La plupart des partis politiques et la plupart des Think tanks en Tunisie n’ont jamais rien écrit de véritablement concret sur leur vision pour la Tunisie. Cet état de fait a une explication que vous trouverez dans notre article « Les trois problématiques de notre système politique ». Ainsi, le système en place n’a pas besoin de vision pour survivre, il se suffit à lui-même.
Il existe malgré tout, quelques publications, déclarations, discours politiques qui donnent des orientations. Les dérives du système néolibéral se retrouvent dans l’essentiel de ces orientations.
Ces dérives néolibérales destructrices des nations peuvent être résumées dans le message suivant: l’Etat doit se concentrer sur les fonctions régaliennes (la sécurité, les finances, les affaires étrangères, le social, la justice, l’éducation etc.). Et l’économie doit être gérée par le « marché » ou par le privé si vous préférez!
On nous cite en exemple, les USA, la France ou l’Allemagne qui ne s’occuperaient pas d’intervenir dans une économie respectueuse des théories de Milton Friedman – grand gourou du néolibéralisme mondial mis en place de façon exponentielle depuis les années 70.
Nous n’allons pas insister, mais ce message est évidemment porté aussi par les instances internationales qui interviennent en Tunisie.
Ces discours nous expliquent que ce sont les start-up, l’initiative privée, les PME, nos compétences, notre volonté de citoyen, qui vont développer le pays et donner du travail pour tous dans le meilleur des mondes.
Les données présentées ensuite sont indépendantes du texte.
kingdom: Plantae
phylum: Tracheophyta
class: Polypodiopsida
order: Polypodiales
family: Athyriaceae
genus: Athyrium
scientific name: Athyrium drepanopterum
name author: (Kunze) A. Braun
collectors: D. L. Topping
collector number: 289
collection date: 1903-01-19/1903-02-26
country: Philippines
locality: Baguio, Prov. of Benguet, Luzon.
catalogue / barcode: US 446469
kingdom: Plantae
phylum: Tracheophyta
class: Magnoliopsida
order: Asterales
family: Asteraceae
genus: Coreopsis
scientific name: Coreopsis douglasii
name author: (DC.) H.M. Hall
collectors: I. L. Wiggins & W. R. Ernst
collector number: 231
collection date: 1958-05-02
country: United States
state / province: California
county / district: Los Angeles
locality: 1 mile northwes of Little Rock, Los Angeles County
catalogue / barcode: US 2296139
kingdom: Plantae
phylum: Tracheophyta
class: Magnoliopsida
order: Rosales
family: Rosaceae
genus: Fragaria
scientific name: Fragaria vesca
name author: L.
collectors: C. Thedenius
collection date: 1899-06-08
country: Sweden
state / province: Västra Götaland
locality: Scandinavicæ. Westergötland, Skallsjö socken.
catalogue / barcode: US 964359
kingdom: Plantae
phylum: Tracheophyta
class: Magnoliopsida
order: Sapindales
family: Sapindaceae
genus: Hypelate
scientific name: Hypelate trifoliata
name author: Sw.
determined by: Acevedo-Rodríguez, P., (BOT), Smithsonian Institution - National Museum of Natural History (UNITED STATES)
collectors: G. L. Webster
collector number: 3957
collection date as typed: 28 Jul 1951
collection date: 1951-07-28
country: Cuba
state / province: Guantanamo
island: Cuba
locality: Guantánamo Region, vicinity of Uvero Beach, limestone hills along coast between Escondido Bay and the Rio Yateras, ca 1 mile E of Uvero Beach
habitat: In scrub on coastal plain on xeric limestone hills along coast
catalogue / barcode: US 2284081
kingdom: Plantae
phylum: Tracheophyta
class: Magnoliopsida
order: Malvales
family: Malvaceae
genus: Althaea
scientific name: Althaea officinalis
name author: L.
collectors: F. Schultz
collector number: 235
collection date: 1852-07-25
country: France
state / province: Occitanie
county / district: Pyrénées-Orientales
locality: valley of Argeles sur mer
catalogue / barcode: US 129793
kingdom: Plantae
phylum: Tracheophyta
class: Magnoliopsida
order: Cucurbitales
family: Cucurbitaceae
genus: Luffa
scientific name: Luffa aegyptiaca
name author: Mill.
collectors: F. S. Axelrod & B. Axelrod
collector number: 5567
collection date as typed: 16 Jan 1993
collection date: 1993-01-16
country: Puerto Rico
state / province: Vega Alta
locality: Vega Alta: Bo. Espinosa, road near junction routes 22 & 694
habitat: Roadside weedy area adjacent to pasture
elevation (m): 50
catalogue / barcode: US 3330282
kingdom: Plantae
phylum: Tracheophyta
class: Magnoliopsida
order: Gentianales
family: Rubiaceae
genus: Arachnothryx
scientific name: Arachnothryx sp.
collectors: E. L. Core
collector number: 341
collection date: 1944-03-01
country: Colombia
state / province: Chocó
Nous dénonçons bien-sur ces théories idéologiques totalement absurdes, qui ne sont appliquées dans aucun des pays développés. Sans les grands travaux et le soutien direct de l’État Français, y aurait-il eu : Airbus, Safran, Eurocopter, Dassault, Thales, Areva, Alstom, Renault, Peugeot, Citroën, Alcatel, Capgemini, Total, Orange, ENEDIS, ENGIE et des centaines d’autres? De même le TGV, le nucléaire, l’agriculture, l’électronique, l’avion, l’automobile, la banque, l’assurance, la recherche, les grandes écoles, l’artisanat, le tourisme, l’Énergie.
La France a produit un art de vivre, une culture et des leaders mondiaux qui ont façonné le monde d’aujourd’hui. Et sans l’action d’un état stratège, entrepreneur et investisseur aucune de ces entreprises ou secteurs de pointe n’aurait existé aujourd’hui.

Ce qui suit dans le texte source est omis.